Les municipales sont effectivement la matrice des élections à venir et nous voulons prouver à chaque élection que la gauche rassemblée peut gagner. Or des municipales réussies nous donneraient une assise très forte pour les élections départements et régionales ensuite : quand un parti gagne que ville, généralement, on gagne ensuite le canton qui y est attaché. Cela donne aussi un base pour les régionales.
Vous qui êtes président d’une communauté de communes ((Porte de DrômArdèche, à cheval sur deux départements)), jugez-vous les candidats PS suffisamment concernés par la conquête de leur interco et l’importance de l’outil intercommunal ?

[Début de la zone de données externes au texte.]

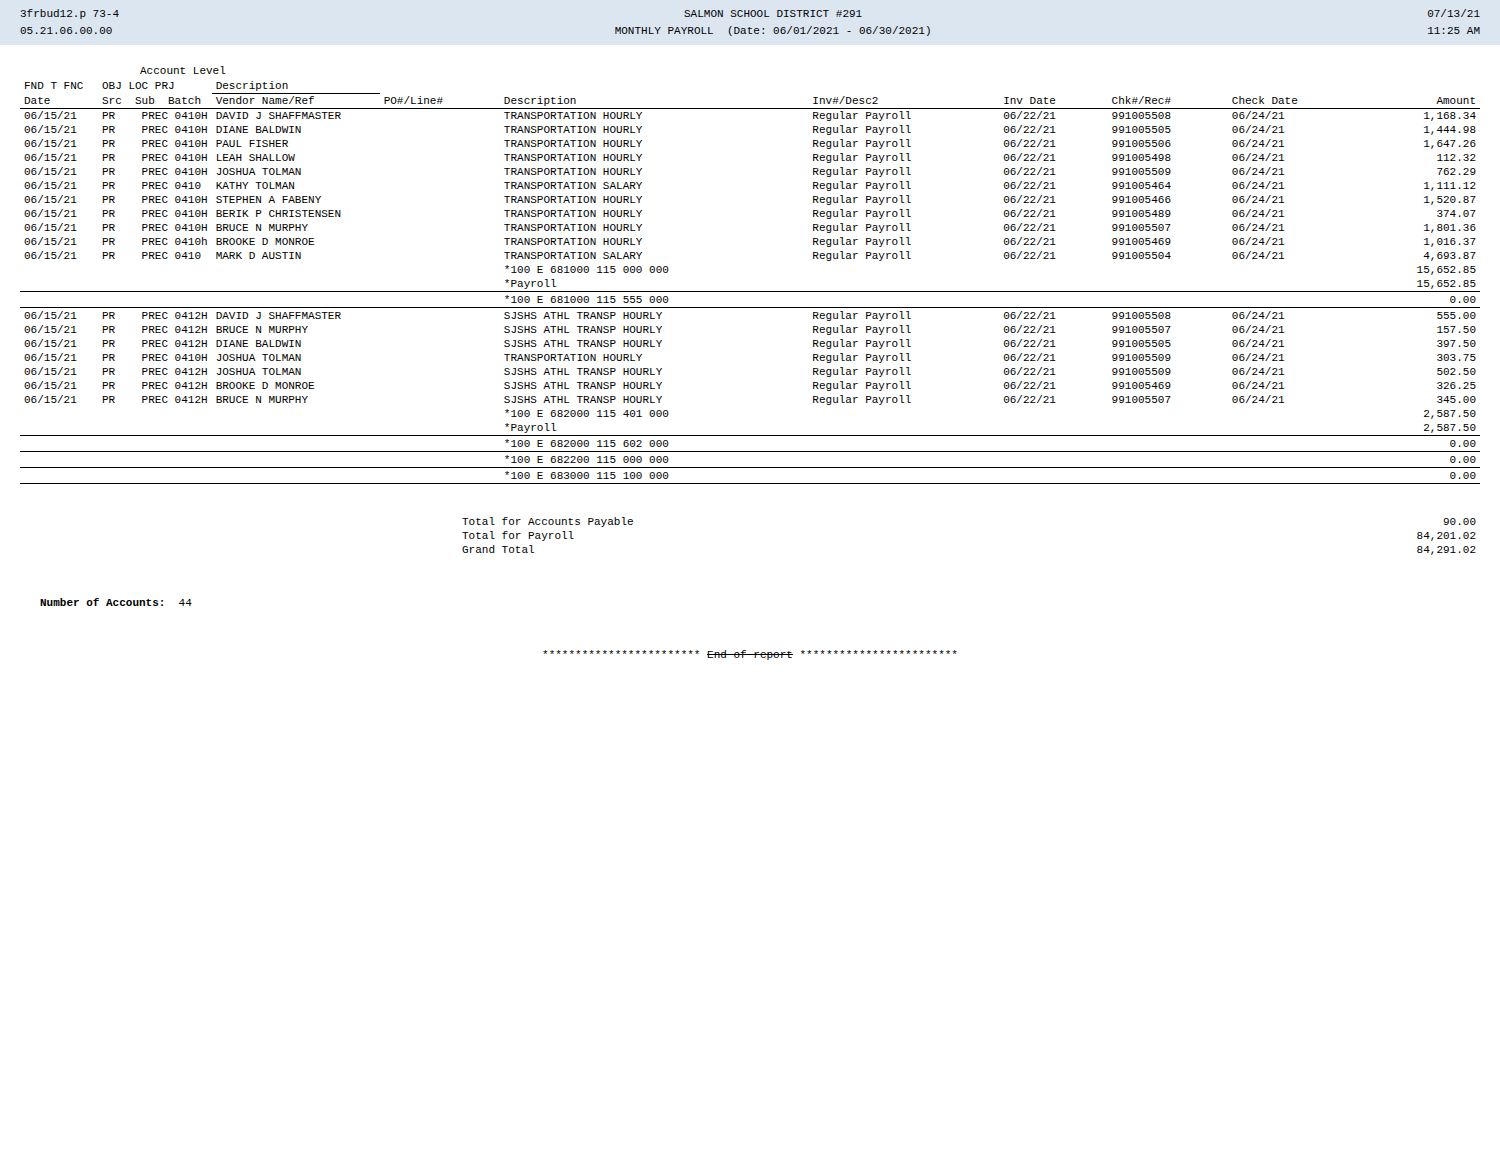3frbud12.p 73-4 05.21.06.00.00
SALMON SCHOOL DISTRICT #291 MONTHLY PAYROLL (Date: 06/01/2021 - 06/30/2021)
07/13/21 11:25 AM
Account Level
| FND T FNC | OBJ LOC PRJ | Description | |
| Date | Src Sub Batch | Vendor Name/Ref | PO#/Line# | Description | Inv#/Desc2 | Inv Date | Chk#/Rec# | Check Date | Amount |
| 06/15/21 | PR PREC 0410H | DAVID J SHAFFMASTER | | TRANSPORTATION HOURLY | Regular Payroll | 06/22/21 | 991005508 | 06/24/21 | 1,168.34 |
| 06/15/21 | PR PREC 0410H | DIANE BALDWIN | | TRANSPORTATION HOURLY | Regular Payroll | 06/22/21 | 991005505 | 06/24/21 | 1,444.98 |
| 06/15/21 | PR PREC 0410H | PAUL FISHER | | TRANSPORTATION HOURLY | Regular Payroll | 06/22/21 | 991005506 | 06/24/21 | 1,647.26 |
| 06/15/21 | PR PREC 0410H | LEAH SHALLOW | | TRANSPORTATION HOURLY | Regular Payroll | 06/22/21 | 991005498 | 06/24/21 | 112.32 |
| 06/15/21 | PR PREC 0410H | JOSHUA TOLMAN | | TRANSPORTATION HOURLY | Regular Payroll | 06/22/21 | 991005509 | 06/24/21 | 762.29 |
| 06/15/21 | PR PREC 0410 | KATHY TOLMAN | | TRANSPORTATION SALARY | Regular Payroll | 06/22/21 | 991005464 | 06/24/21 | 1,111.12 |
| 06/15/21 | PR PREC 0410H | STEPHEN A FABENY | | TRANSPORTATION HOURLY | Regular Payroll | 06/22/21 | 991005466 | 06/24/21 | 1,520.87 |
| 06/15/21 | PR PREC 0410H | BERIK P CHRISTENSEN | | TRANSPORTATION HOURLY | Regular Payroll | 06/22/21 | 991005489 | 06/24/21 | 374.07 |
| 06/15/21 | PR PREC 0410H | BRUCE N MURPHY | | TRANSPORTATION HOURLY | Regular Payroll | 06/22/21 | 991005507 | 06/24/21 | 1,801.36 |
| 06/15/21 | PR PREC 0410h | BROOKE D MONROE | | TRANSPORTATION HOURLY | Regular Payroll | 06/22/21 | 991005469 | 06/24/21 | 1,016.37 |
| 06/15/21 | PR PREC 0410 | MARK D AUSTIN | | TRANSPORTATION SALARY | Regular Payroll | 06/22/21 | 991005504 | 06/24/21 | 4,693.87 |
| | | | | *100 E 681000 115 000 000 | | | | | 15,652.85 |
| | | | | *Payroll | | | | | 15,652.85 |
| | | | | *100 E 681000 115 555 000 | | | | | 0.00 |
| 06/15/21 | PR PREC 0412H | DAVID J SHAFFMASTER | | SJSHS ATHL TRANSP HOURLY | Regular Payroll | 06/22/21 | 991005508 | 06/24/21 | 555.00 |
| 06/15/21 | PR PREC 0412H | BRUCE N MURPHY | | SJSHS ATHL TRANSP HOURLY | Regular Payroll | 06/22/21 | 991005507 | 06/24/21 | 157.50 |
| 06/15/21 | PR PREC 0412H | DIANE BALDWIN | | SJSHS ATHL TRANSP HOURLY | Regular Payroll | 06/22/21 | 991005505 | 06/24/21 | 397.50 |
| 06/15/21 | PR PREC 0410H | JOSHUA TOLMAN | | TRANSPORTATION HOURLY | Regular Payroll | 06/22/21 | 991005509 | 06/24/21 | 303.75 |
| 06/15/21 | PR PREC 0412H | JOSHUA TOLMAN | | SJSHS ATHL TRANSP HOURLY | Regular Payroll | 06/22/21 | 991005509 | 06/24/21 | 502.50 |
| 06/15/21 | PR PREC 0412H | BROOKE D MONROE | | SJSHS ATHL TRANSP HOURLY | Regular Payroll | 06/22/21 | 991005469 | 06/24/21 | 326.25 |
| 06/15/21 | PR PREC 0412H | BRUCE N MURPHY | | SJSHS ATHL TRANSP HOURLY | Regular Payroll | 06/22/21 | 991005507 | 06/24/21 | 345.00 |
| | | | | *100 E 682000 115 401 000 | | | | | 2,587.50 |
| | | | | *Payroll | | | | | 2,587.50 |
| | | | | *100 E 682000 115 602 000 | | | | | 0.00 |
| | | | | *100 E 682200 115 000 000 | | | | | 0.00 |
| | | | | *100 E 683000 115 100 000 | | | | | 0.00 |
| | Total for Accounts Payable | | 90.00 |
| | Total for Payroll | | 84,201.02 |
| | Grand Total | | 84,291.02 |
Number of Accounts: 44
************************ End of report ************************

Etant président de la commission électorale du PS et président d’une intercommunalité, je veille particulièrement à discuter du sujet avec les candidats afin qu’ils veillent à porter un projet intercommunal. Les intercommunalités sont l’avenir des communes : même si elles manquent de légitimité démocratique avec ce fléchage en forme de troisième tour, même si je souhaiterais un suffrage direct pour le président et l’ensemble de l’exécutif intercommunal, je conseille à nos candidats dans les villes centres de ne pas écraser ceux des autres villes et les incite à porter des politiques innovantes à cette échelle.